There is also something to be said for the editing and peer-review process traditional textbooks go through. I think open access and open source content has potential, but not necessarily as a miracle-cure for high-textbook prices. Most open-source textbooks seem to lack something on the quality side that comes from editing and the multiple perspective (peer-review) that the publishing process brings to it. Interesting counter-examples are models like Flat World Knowledge, which if successful will combine high-quality, edited and reviewed textbooks in a digital format for free, with revenue coming from other more convenient formats and tools to assist students achieve learning outcomes.

Before I am accused of "drinking too much of the kool-aid" let us all remember, the end goal is to help students acquire the course materials they need to be successful in gaining an education. We do not say that enough, but it is one of the common and most fundamental goals for most of us in the channel (from faculty to stores to publishers). Beyond that, those who add value along the chain still need to generate revenue and profit, and I believe as long as they do generate value, revenue (and hopefully profits) will continue (this has something to do with that capitalism concept). For stores, that means generating value for students, faculty, academic institutions, and yes, even publishers. The economics here are very complex, and every mouth at the trough increases costs. So if a mouth wants a place at the trough, it should be adding value to the pre-stated end goal.

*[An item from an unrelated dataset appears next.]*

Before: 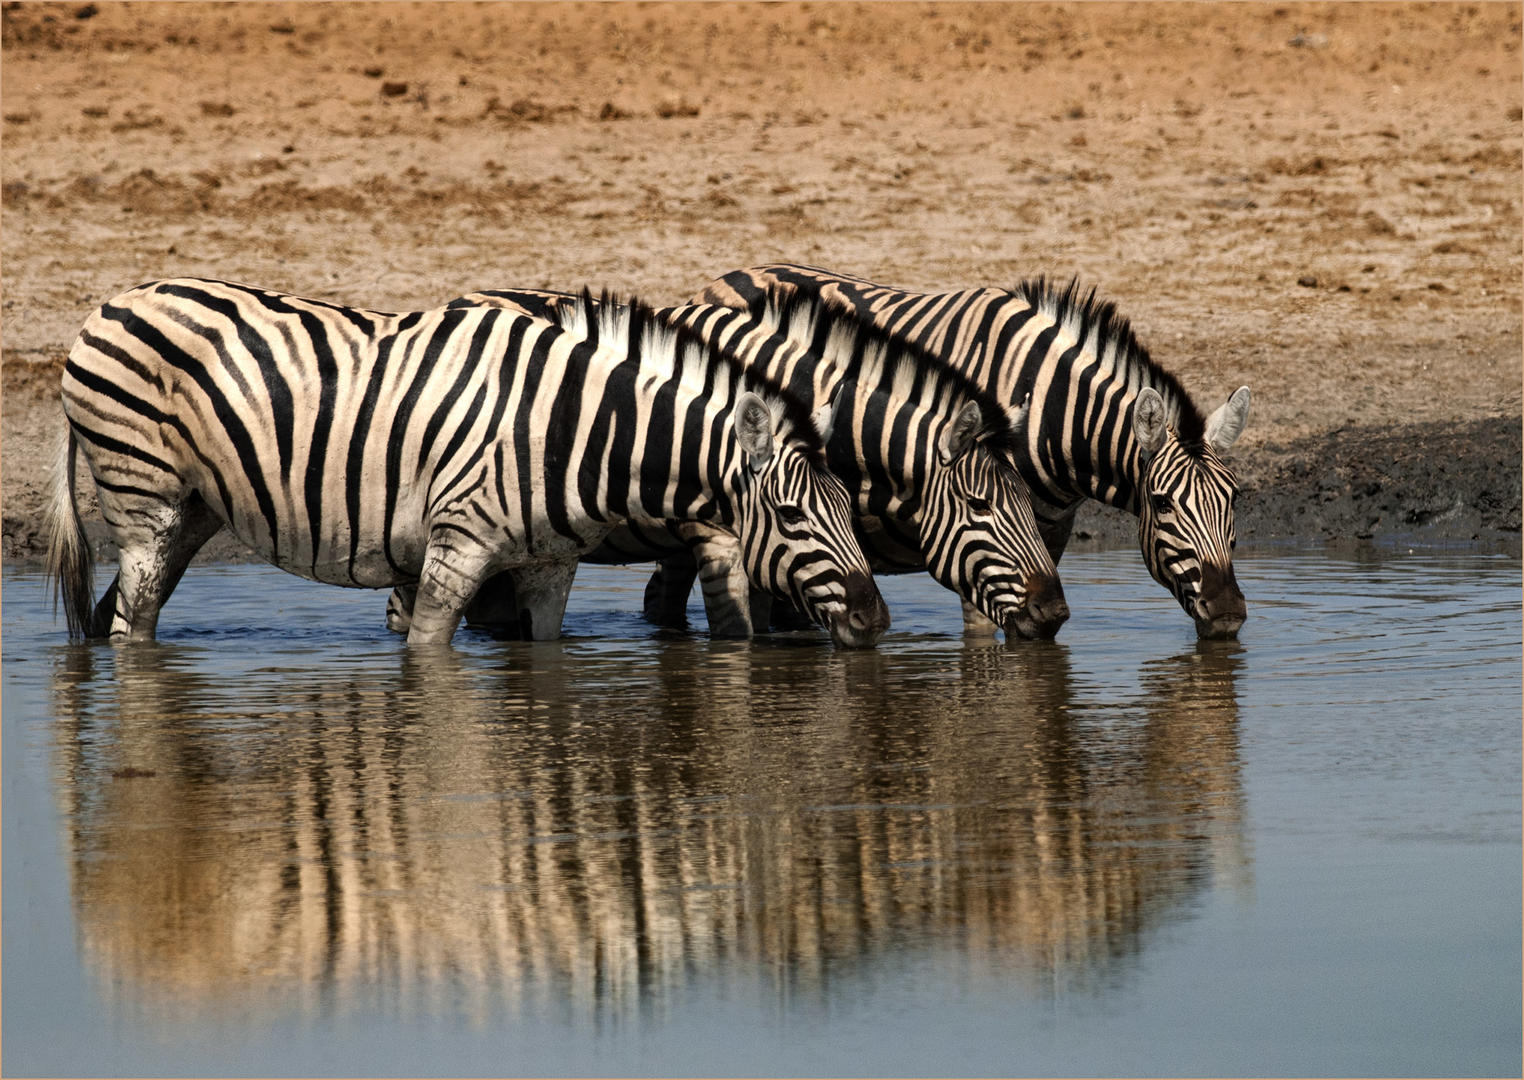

Finally, Peter has a more recent post on the Colorado Community College agreement. It is an interesting post (with a good tracking down across other posts and leads). The responses he received to his inquires are among the most interesting. In particular -- the current digital options being provided are all "custom published," making them unique to the institution. such models can enable publishers and faculty (and stores) to reduce costs, particularly if the adoption will carry over multiple semesters. They have a more centralized or standardized approach to text selection for classes than other types of institutions might have. The textbooks are currently only being used for online classes -- suggesting students who are already comfortable and expecting an online experience. In other words, the value proposition and the unique nature of this deal are not yet fully transferrable to the typical textbook adoption at the typical classroom. That does not mean the model does not have adaptations that could be transferrable, just that the transferrability is likely somewhat limited at this point. Many other campuses gain similar benefits through custom course materials and arrangements with publishers for print editions. The question is one of scalability, I think.

I have gone on far longer than I intended here -- this might be my longest post yet. I am sure some of the points are controversial. Others probably could use some more thought and editing (where is a publisher when you need one?) Peter's blog is interesting and well researched -- what I would expect from a librarian (I mean that as a true compliment). If anything, it helps demonstrate how complex the course materials space is, and additional things we all (myself included) have to learn about the economics of course materials --both before, during, and after the transition to digital.